5. ## Re: Simple Probability Question

Hi Ebaines,

Thanks ! But for the original solution I think there is an error in the denominator . 52C3=$\displaystyle \frac{(52)(51)(50)}{3!}$, but that 3! is missing in the original solution. So we are not getting an answer of $\displaystyle \frac{16}{5525}$ which is the correct answer and which we will get if we follow the other approach. Please inform whether I am correct or I am missing something !

6. ## Re: Simple Probability Question

Both approaches yield the same results: the first is

$\displaystyle \frac {12 \times 8 \times 4}{52 \times 51 \times 50} = 0.002896$

and HallsOfIvy's approach:

$\displaystyle \frac {6 \times 8}{13 \times 51 \times 25} = 0.002896$

Note that you can multiply the numeratort and denominator of Halls' by 8 get the same form as the first:

$\displaystyle \frac {6 \times 8}{13 \times 51 \times 25} \times \frac 8 8 = \frac {12 \times 8 \times 4}{52 \times 51 \times 50} = 0.002896$

The first approach does not need to explicitly multiply by 3! because the fact that the three cards may be selected in any order is already included in the numerator by using 12 x 8 x 4.

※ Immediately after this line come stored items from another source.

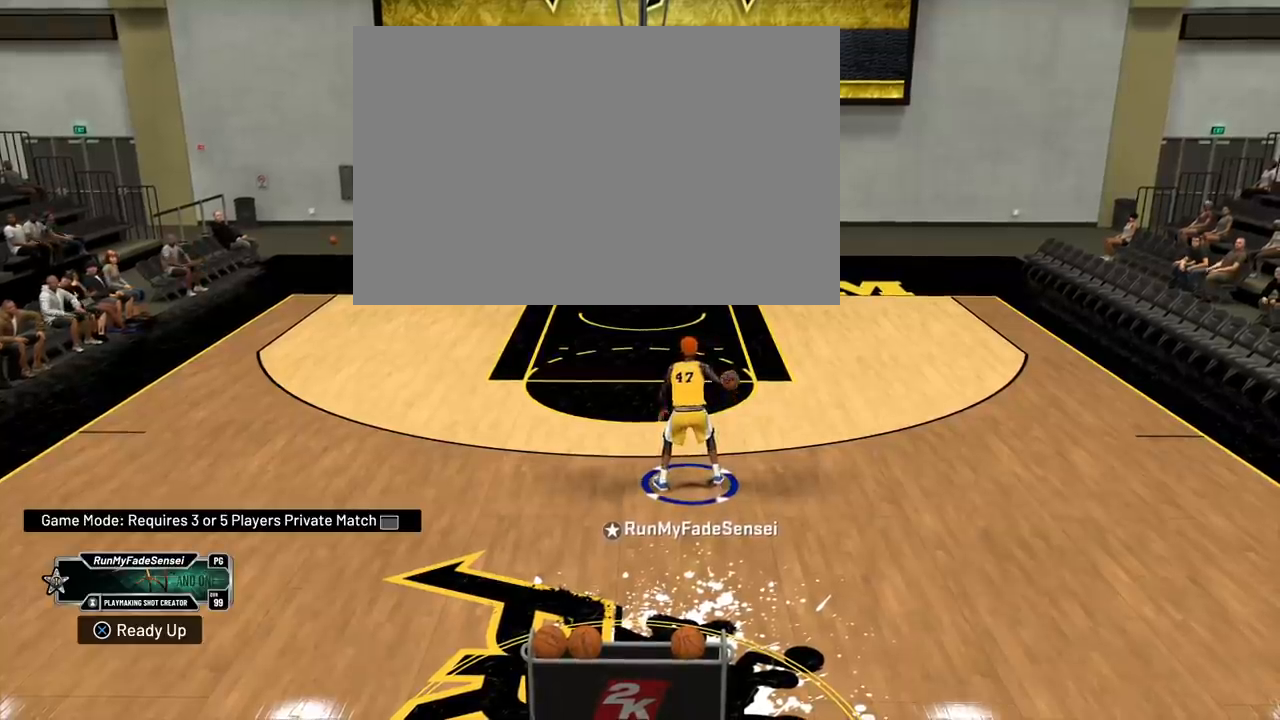
{"buttons": ["R2"], "left_stick": "center", "right_stick": "center", "events": [[50, "R2", "down"]]}
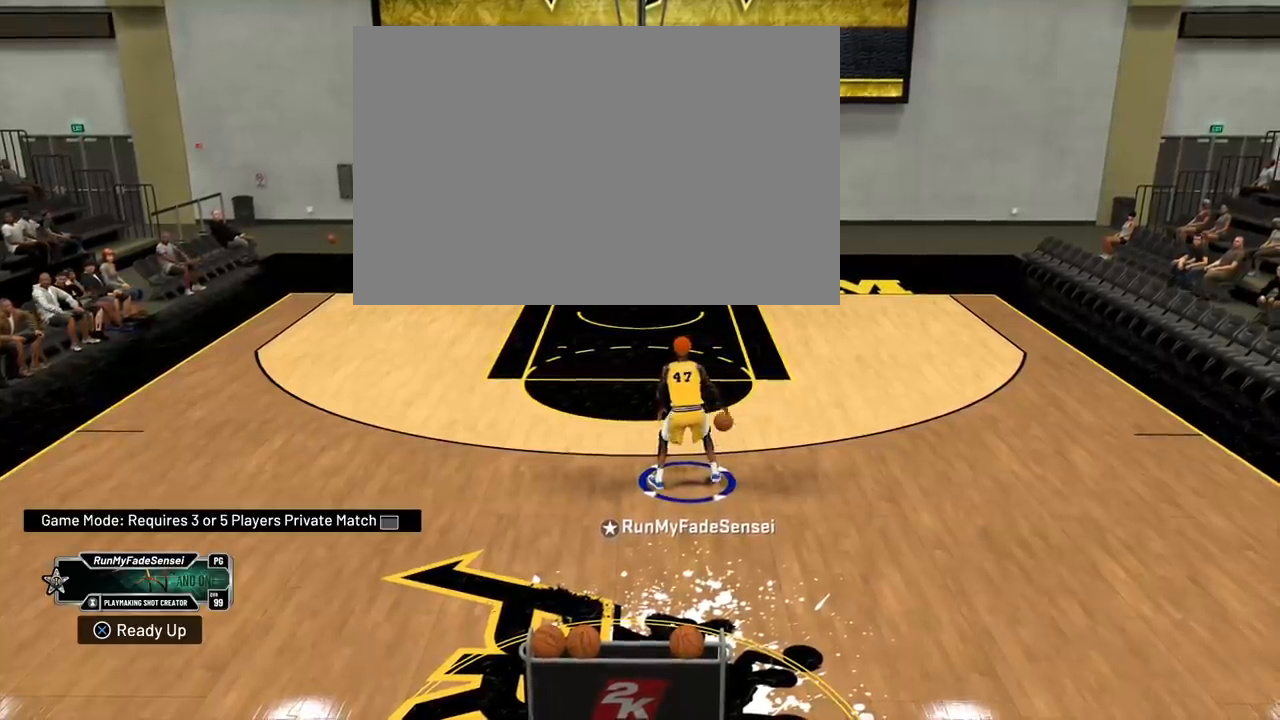
{"buttons": ["R2"], "left_stick": "center", "right_stick": "center", "events": []}
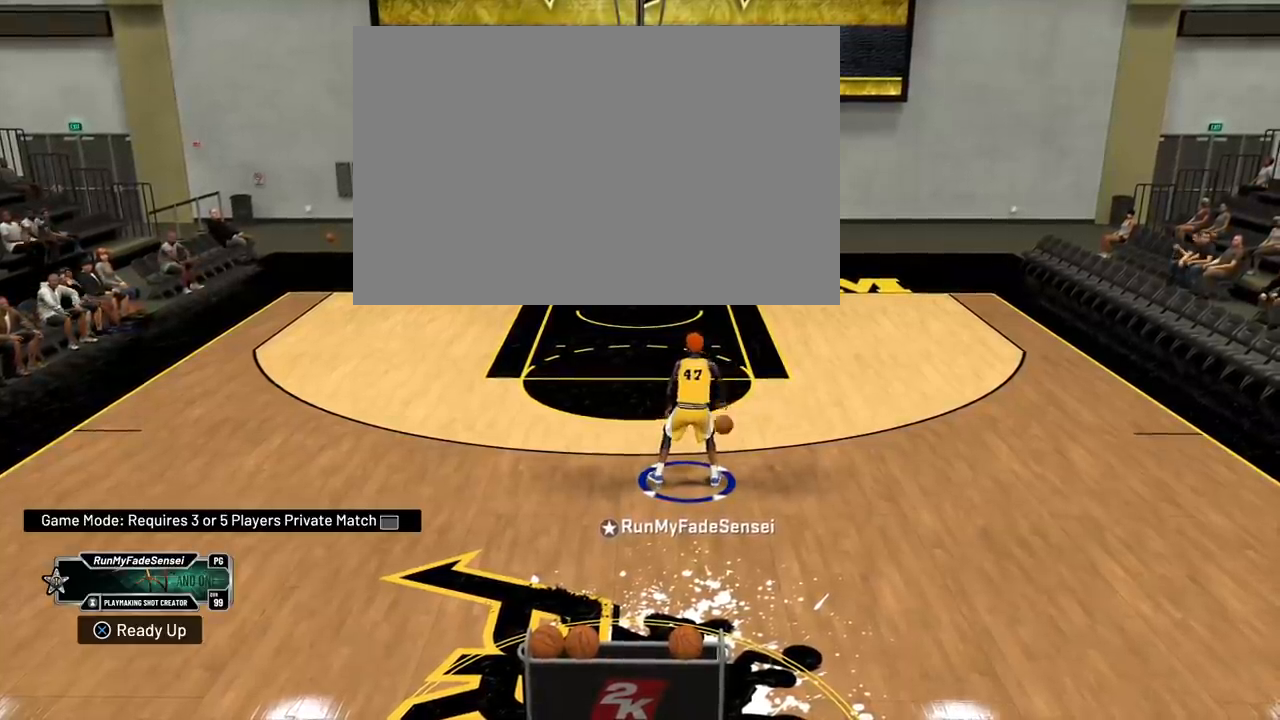
{"buttons": ["R2"], "left_stick": "center", "right_stick": "center", "events": []}
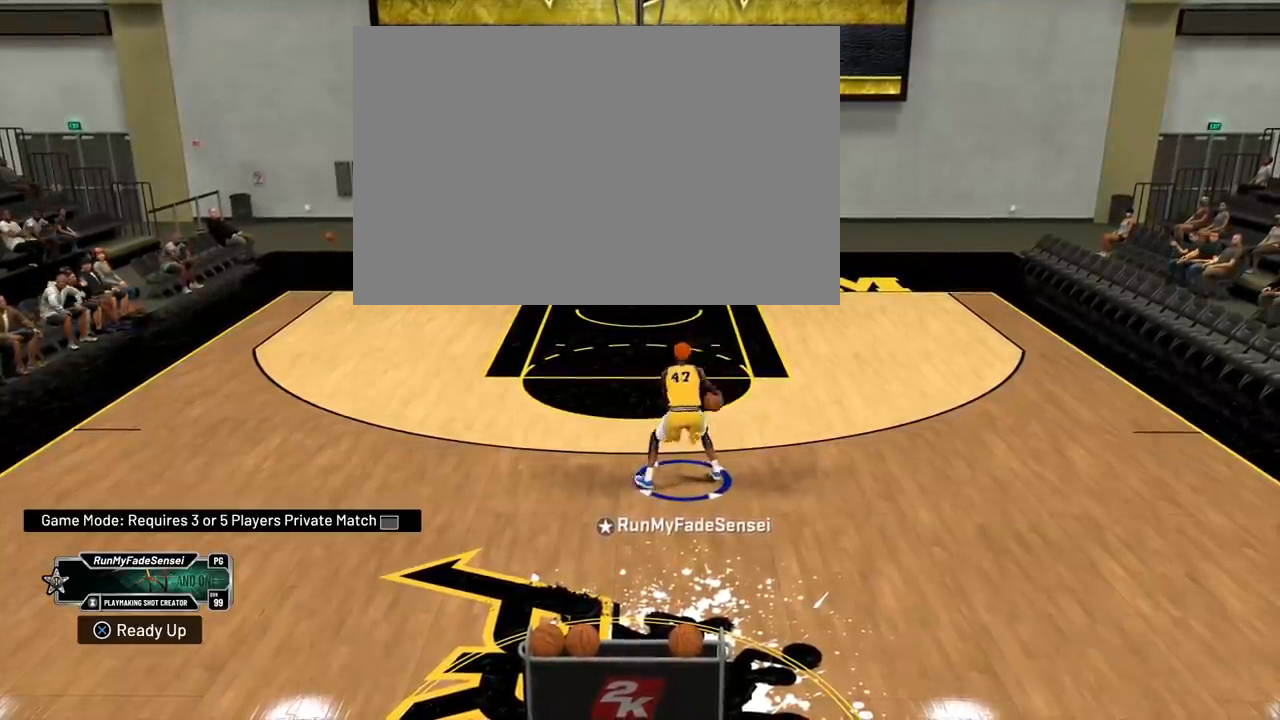
{"buttons": ["R2"], "left_stick": "left", "right_stick": "center", "events": [[50, "right_stick", "left"], [217, "right_stick", "center"], [284, "left_stick", "left"]]}
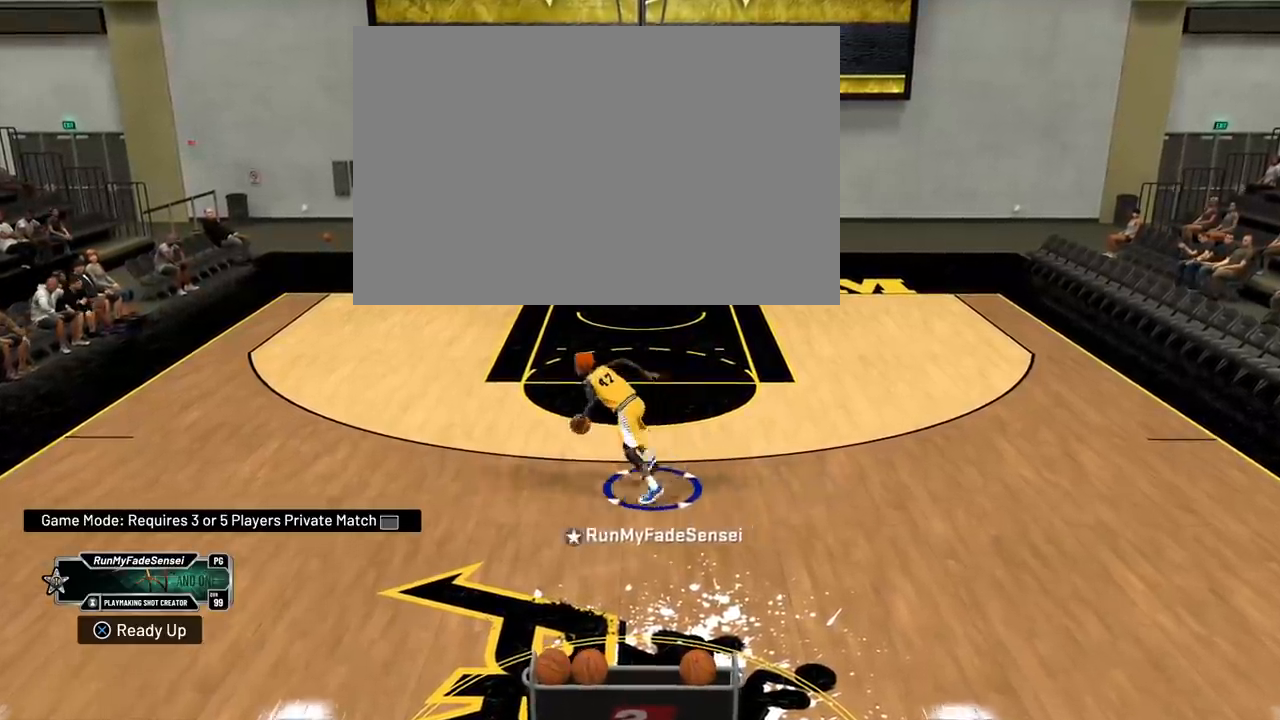
{"buttons": ["R2"], "left_stick": "down-right", "right_stick": "center", "events": [[367, "left_stick", "down-right"]]}
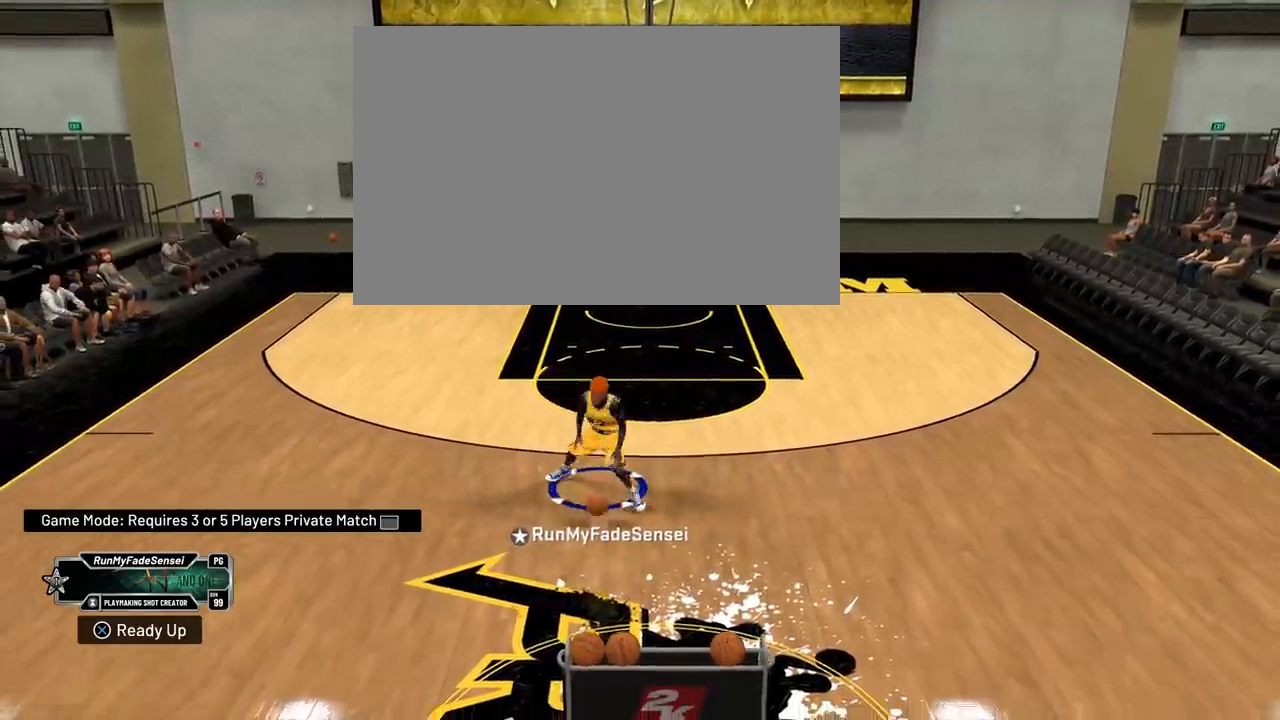
{"buttons": [], "left_stick": "center", "right_stick": "center", "events": [[367, "right_stick", "down"], [417, "R2", "up"], [417, "left_stick", "center"], [467, "right_stick", "center"]]}
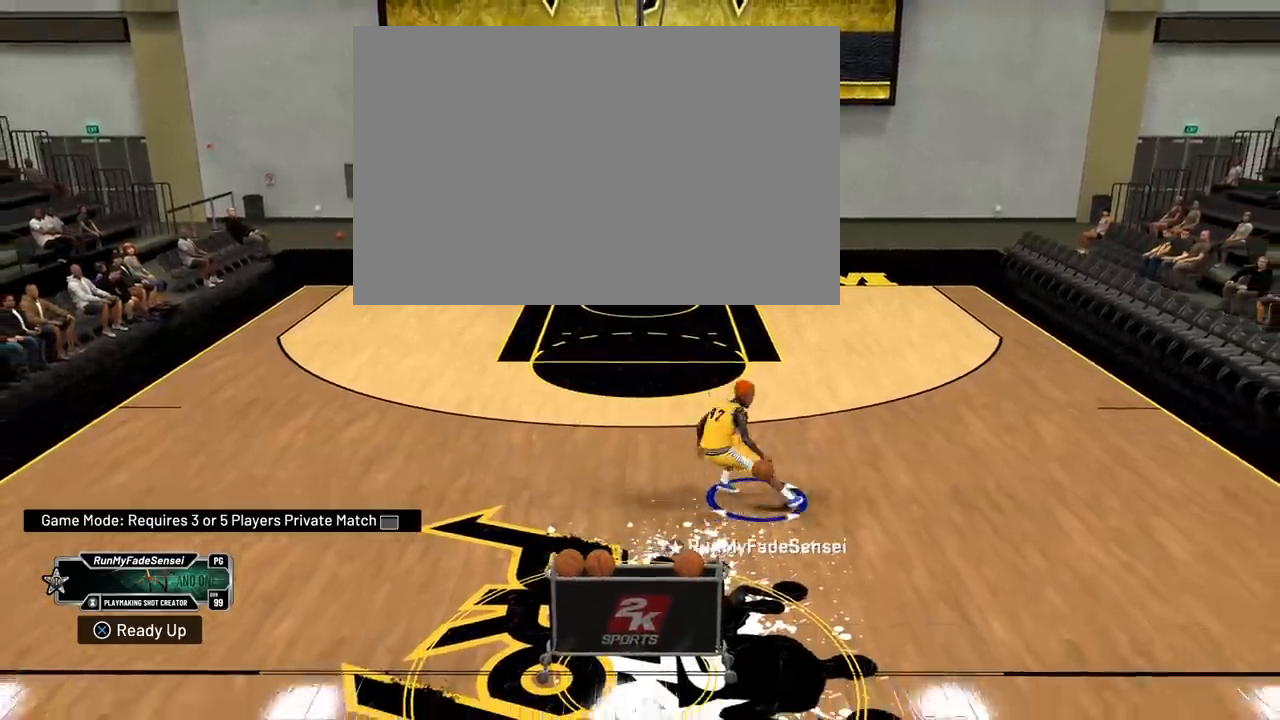
{"buttons": [], "left_stick": "center", "right_stick": "center", "events": []}
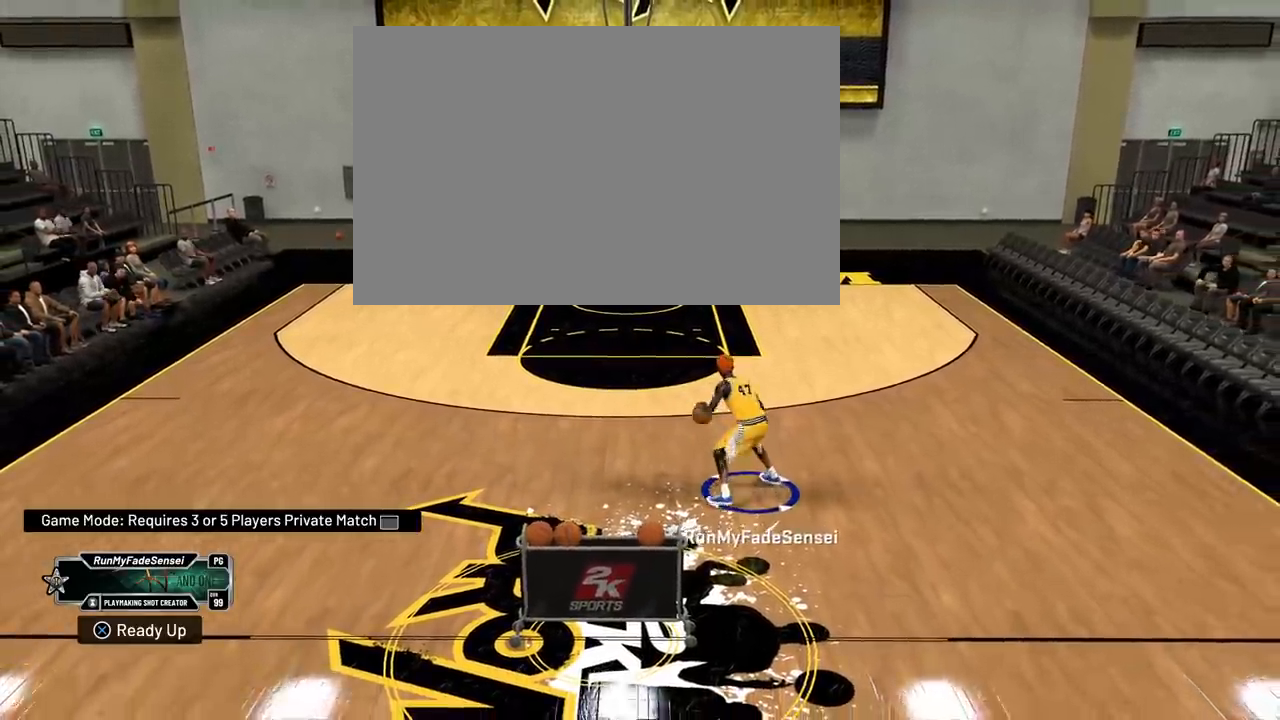
{"buttons": [], "left_stick": "center", "right_stick": "center", "events": []}
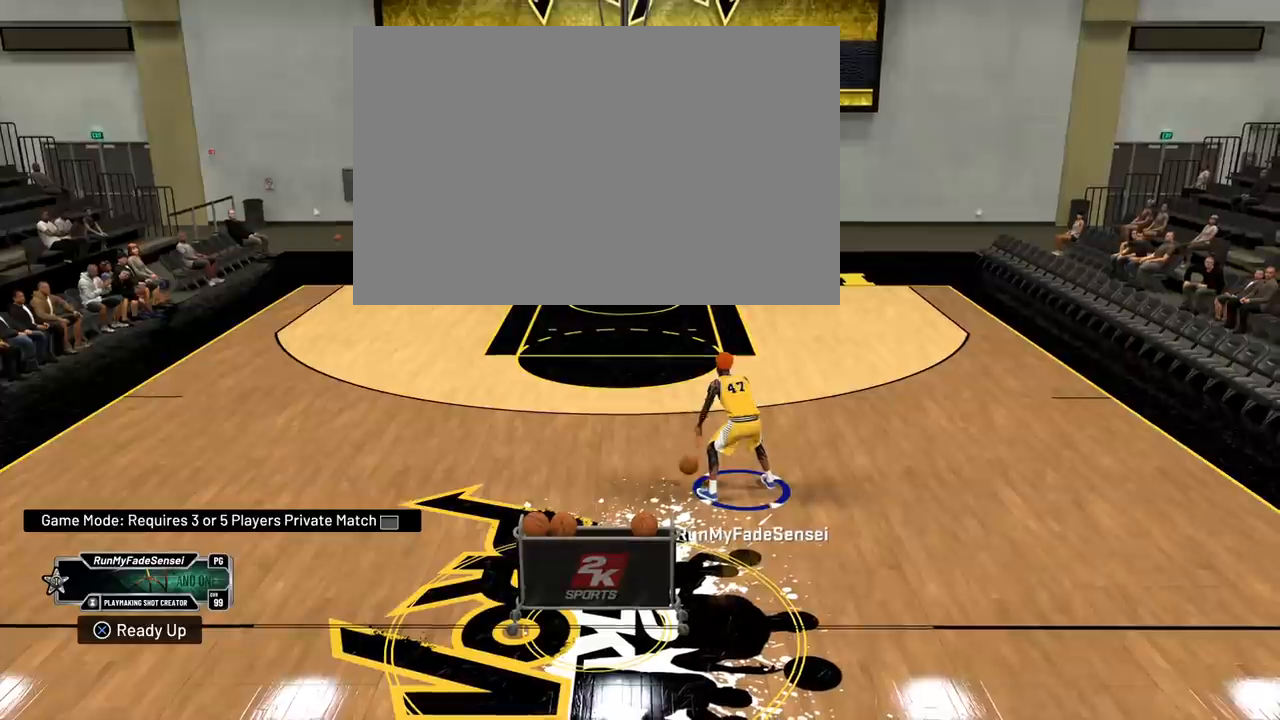
{"buttons": [], "left_stick": "up-left", "right_stick": "center", "events": [[217, "left_stick", "up-left"]]}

7. ## Re: Simple Probability Question

Hi ebaines,

But the original solution mentions: Total selections can be made in 52C3 ways, which is equivalent to $\displaystyle \frac{(52)(51)(50)}{3!}$, which is the denominator. So where will the 3! go then ?

8. ## Re: Simple Probability Question

This part of your first post is incorrect:

"Total selections can be made = 52C3= 52 X 51 X 50."